Task instructions:
Can you reproduce the lines word for word, starting at the one containing "What is the greatest value displayed?" and ending at the one containing "Does the chart have visible grid lines?", with the pictures left out?

Input data:
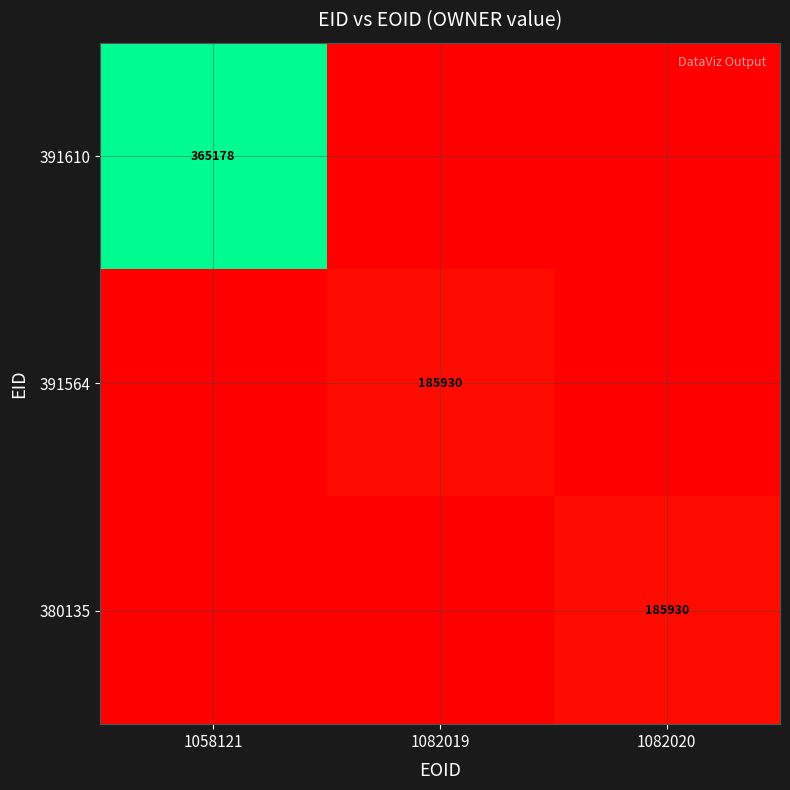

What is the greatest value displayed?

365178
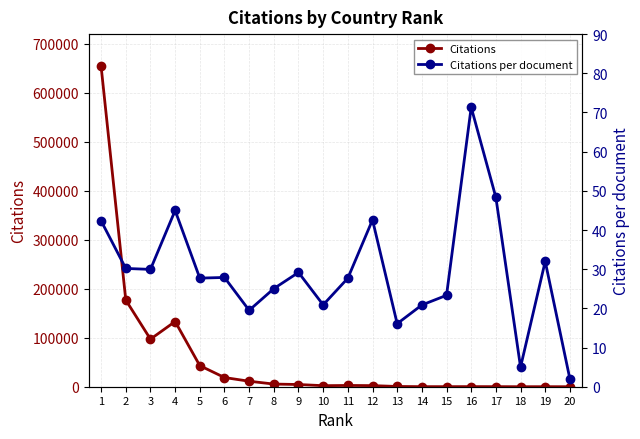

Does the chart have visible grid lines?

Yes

---

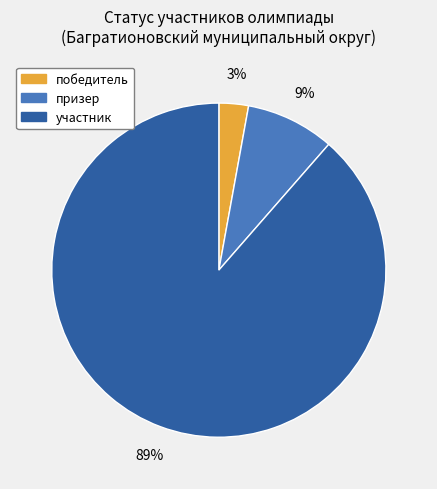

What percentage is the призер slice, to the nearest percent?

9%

--

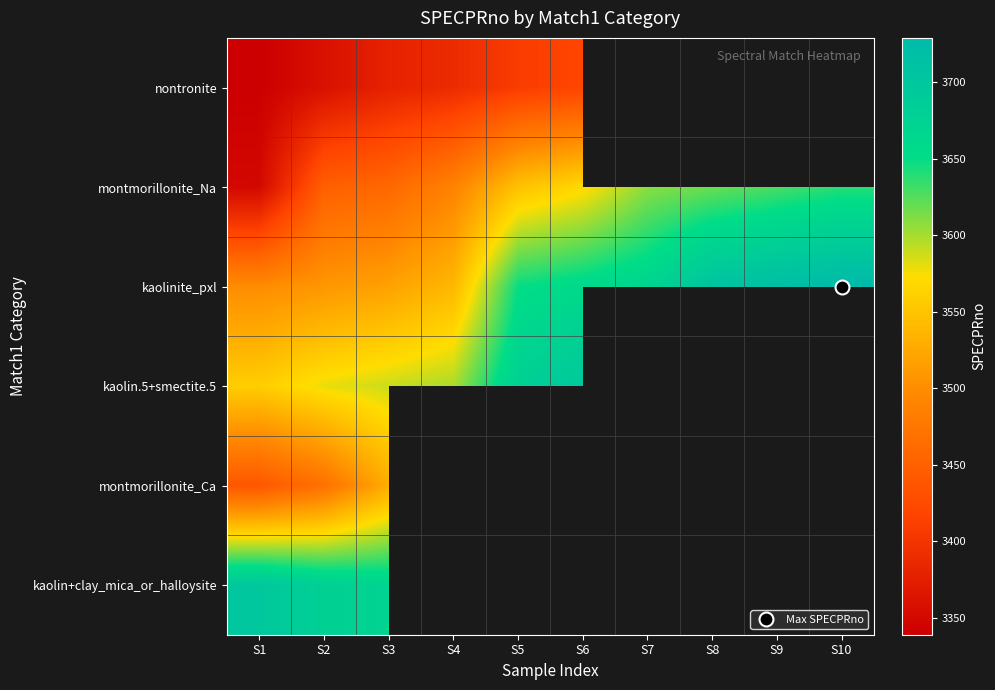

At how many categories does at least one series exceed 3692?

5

Expected answer:
What is the greatest value displayed?

365178

Does the chart have visible grid lines?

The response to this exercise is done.